By Professor Don Zillman
I’m delighted to report that Oxford University Press has just published Innovation in Energy Law and Technology: Dynamic Solutions for Energy Transitions (editors: Donald Zillman, Martha Roggenkamp, LeRoy Paddock, and Lee Godden). The book is the work of 37 authors from 23 countries in North and South America, Europe, Asia, Africa, the Middle East, Australia, and New Zealand.
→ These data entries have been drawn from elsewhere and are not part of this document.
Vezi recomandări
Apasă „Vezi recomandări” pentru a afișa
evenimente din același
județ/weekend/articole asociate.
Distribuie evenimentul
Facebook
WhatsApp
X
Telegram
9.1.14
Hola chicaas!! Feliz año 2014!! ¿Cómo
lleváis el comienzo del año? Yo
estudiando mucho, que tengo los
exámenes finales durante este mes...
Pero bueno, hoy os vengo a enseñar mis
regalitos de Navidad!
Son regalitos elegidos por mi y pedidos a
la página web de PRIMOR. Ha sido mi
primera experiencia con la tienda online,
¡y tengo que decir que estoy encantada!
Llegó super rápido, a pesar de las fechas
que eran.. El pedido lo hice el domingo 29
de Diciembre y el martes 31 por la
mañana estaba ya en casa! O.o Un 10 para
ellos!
The book’s chapters consider both recent technological and legal innovations which have stimulated a rapidly changing world energy market. Among the technological innovations studied are: hydraulic fracturing and horizontal drilling; innovative and small scale nuclear technologies; “smart” technologies for the use of electricity; hydrogen and biomethane technologies; electricity storage technologies that can advance the development of renewable energies; and combined heat and power technologies. Legal responses to the new technologies have involved the following: deregulation of energy enterprises; granting of power to international legal systems; movement of some regulation towards local governments; and greater attention to the broader impact of technology’s consequences for climate change, energy security, and energy poverty.
The chapters emphasize the wide variations in national priorities regarding energy. China and the United States presently reflect “all of the above” approaches to energy development. Russia, Canada, and Colombia study the necessity of sustaining major exports of fossil fuels that drive their economies. The Middle East shows evidence of moving away from overwhelming dependence on domestic supplies of fossil fuels. Lastly, the European Union leads the world in shaping energy policy to the needs to mitigate climate change.
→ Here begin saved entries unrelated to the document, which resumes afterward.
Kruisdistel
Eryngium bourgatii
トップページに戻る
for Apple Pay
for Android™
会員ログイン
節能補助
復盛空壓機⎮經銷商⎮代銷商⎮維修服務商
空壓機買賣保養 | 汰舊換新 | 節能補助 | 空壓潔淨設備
Part of the challenge of this over two year project has been the political changes that have taken place during 2015-2018. Major among these changes were Great Britain’s exit from the European Union (“Brexit”) and the election of Donald Trump (with a climate change and energy regulatory skeptical agenda). Despite these changes, however, many of the innovations discussed appear to be long-lived.
The book is the ninth in a remarkable collaboration between the International Bar Association’s Academic Advisory Group and Oxford University Press. Among earlier titles have been Energy Security, The Law of Energy Underground, Human Rights in Natural Resource Development, and Beyond the Carbon Economy.
This is the fourth book on which I’ve had the privilege of serving as the lead editor as well as an author. The labors are worthwhile. I’ve had the joy of collaborating with a worldwide group of academics and lawyers dedicated to energy issues. An equal pleasure has been working with Oxford University Press, with its 500 year record of being the world’s most outstanding publisher.